## EXERCISE AIM
Pull out every line of the material below without changing a word, and leave out the pictures.

## EXTRACTED DATA
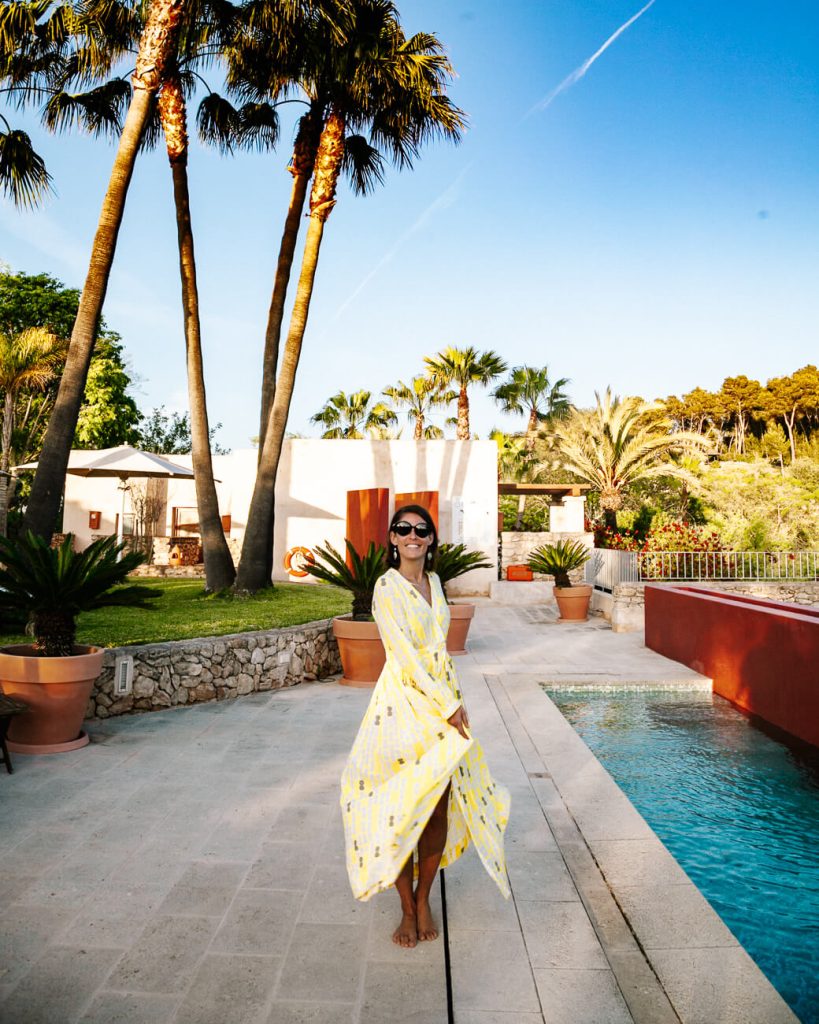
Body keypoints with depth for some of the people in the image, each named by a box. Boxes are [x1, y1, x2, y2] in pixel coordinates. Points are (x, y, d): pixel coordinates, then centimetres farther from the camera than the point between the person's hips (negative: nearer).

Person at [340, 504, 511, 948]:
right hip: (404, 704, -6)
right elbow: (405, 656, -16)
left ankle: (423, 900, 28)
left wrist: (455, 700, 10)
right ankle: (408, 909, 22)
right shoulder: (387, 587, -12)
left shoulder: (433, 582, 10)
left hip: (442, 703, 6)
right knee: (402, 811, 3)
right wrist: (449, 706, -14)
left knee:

## ANSWER TO THIS PROBLEM
Body keypoints with depth for some of the people in the image, each named by a box. Boxes are [x1, y1, x2, y2] in pixel coordinates. Points are (x, y, d): pixel coordinates, then centimetres farther from the camera than the point between the person's hips (negative: nearer).

Person at [340, 504, 511, 948]:
right hip: (404, 704, -6)
right elbow: (405, 656, -16)
left ankle: (423, 900, 28)
left wrist: (455, 700, 10)
right ankle: (408, 909, 22)
right shoulder: (387, 587, -12)
left shoulder: (433, 582, 10)
left hip: (442, 703, 6)
right knee: (402, 811, 3)
right wrist: (449, 706, -14)
left knee:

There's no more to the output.